In a most remarkable product demonstration, Google unveiled their improved artificial intelligence (AI) application, Google Assistant. In the demo, the application phones up a hairdresser and, using uncannily natural-sounding speech, peppered with “uhms”, is able to book an appointment by conversing with the hairdresser. In doing so, Google Assistant appears to pass the Turing Test, developed by the British mathematician Alan Turing in 1950. This test postulates that if a person can’t tell whether they are communicating with a human or a machine, then the machine has passed the test and therefore “thinks”.
In the demo, it is a machine that (or perhaps who?) is calling the business to book the appointment, and the individual answering the phone is human. However, this could easily be reversed, so that it is a person who is calling the business, and the machine answering for the business.
This raises an interesting question: what if it there was a machine at both ends of the conversation, that is, one Google Assistant calling another? If the AI engine running both assistants is advanced enough, they could, in theory, carry on a meaningful conversation. Although this might seem like the ultimate AI prize, there’s a much simpler solution: using a website to book an appointment. Granted, it doesn’t have all the nuances of a regular conversation, but if the goal is simply to book an appointment, then the user’s computer simply has to connect with the business’s.
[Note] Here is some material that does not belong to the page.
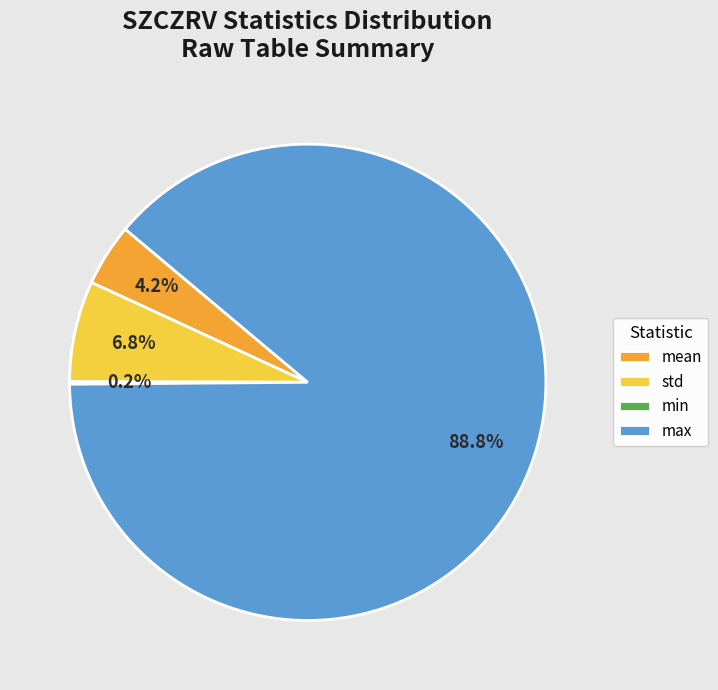

Does mean account for over 50% of the chart?

No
This use of advanced AI is part of a larger phenomena: the degree to which our daily tasks have been automated or performed by others. Up to a mere 200 years ago, people made and repaired what they needed, including clothes, tools, furniture, and machinery, and often grew their own food. The industrial and agricultural revolutions changed all that. Goods could be mass-manufactured more efficiently and at a lower cost. Food could be grown on a mass scale. We’ve moved away from a society in which individuals made their possessions to one in which we let others do this for us.
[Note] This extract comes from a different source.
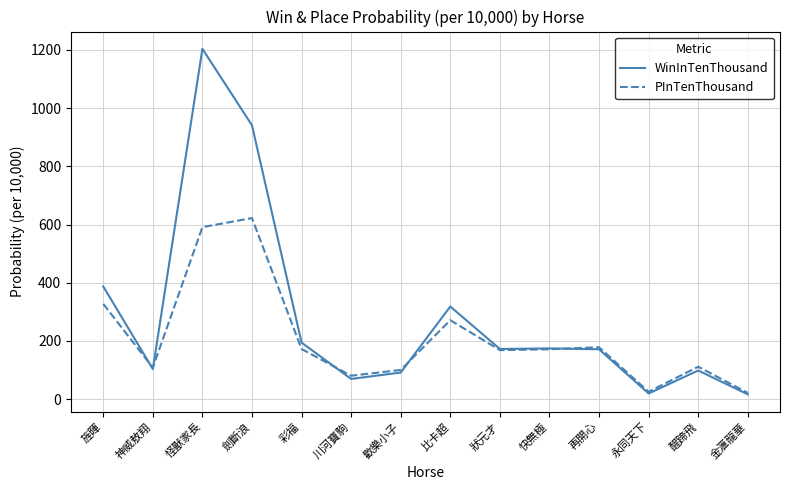

At which label is WinInTenThousand closest to 610?

旌暉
As recently as the 1960s, many people maintained and fixed their cars; most people today leave this to a mechanic. We have outsourced nearly everything. Although we have gained much in quality, price and selection, in the process, we have lost many practical skills.
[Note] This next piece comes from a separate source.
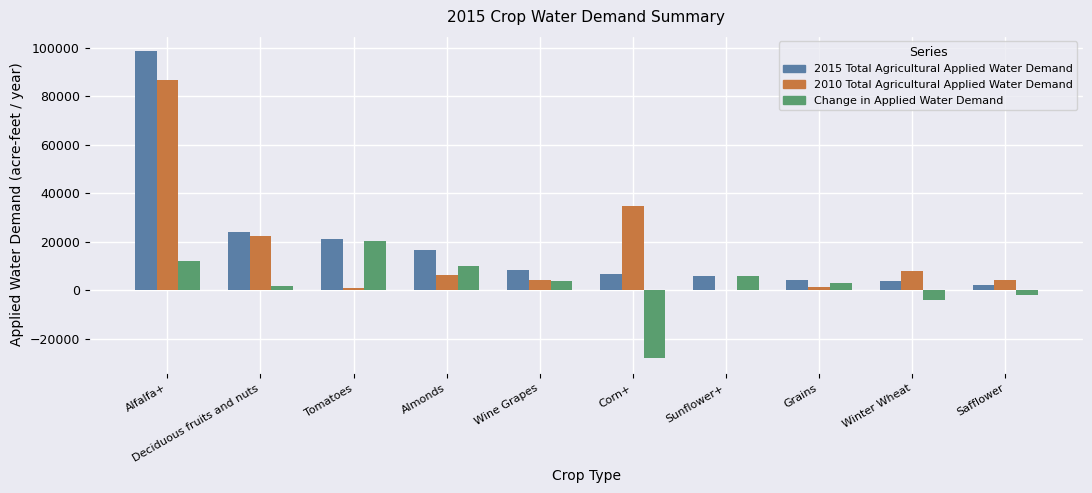

At which category is the sum across all series the highest?

Alfalfa+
This trend continues as more and more processes are automated or simplified. Coffee makers that use pre-packaged pods are easier to use than regular coffee makers. However, it would be a sad thing if entire generation did not know how to brew coffee the regular way. Even brewing coffee “the regular way” still involves using a machine that others have made and that we cannot fix, powered by electricity that we do not generate, using beans that we can neither grow or process ourselves, and water that is automatically pumped into our home using an infrastructure that we cannot maintain. The parts that make up the parts that make up still larger parts are designed and built by others.
At its heart, Google Assistant uses algorithms, sets of sequential rules or instructions that solve a problem. A simple example is converting Celsius to Fahrenheit: multiply by 9, divide by 5, and then add 32. The algorithms used by software applications are, of course, millions of times more complex than this example, because they use millions of lines of code.
Algorithms are incredibly omnipresent. They are used extensively by online retailers (such as Amazon) to recommend purchases for us based on our previous purchases and browsing habits. Facebook uses them to track our activity and then sell that data to others, often with dire results. Algorithms are also used in two of the most important decisions a person can make: whom they love (in dating applications) and where they work (in résumé and interview screening applications).
Algorithms have even used to determine how likely a criminal defendant is to re-offend based on attributes such as race, gender, age, neigbourhood and past criminal record. But is it ethical for a judge to use an algorithm to determine the length of a sentence? This happened in the case of Eric Loomis, who received a six year prison sentence in part due to a report the judge received based on a software algorithm.
Society is facing the same trade-off that it faced 200 years ago as it moved from personal to mass manufacturing: convenience and comfort versus knowledge and independence. As we relinquish more and more power to machines and let algorithms make more of our decisions, we achieve more comfort but less freedom. We are, bit by (computer) bit, quietly choosing to live in a massive hotel. It’s pleasant, you don’t have to do much, but it does not prepare us for life.
For in life, there is often sadness, pain and hardship. There is no algorithm that tells us how to deal with these things, nor will there ever be.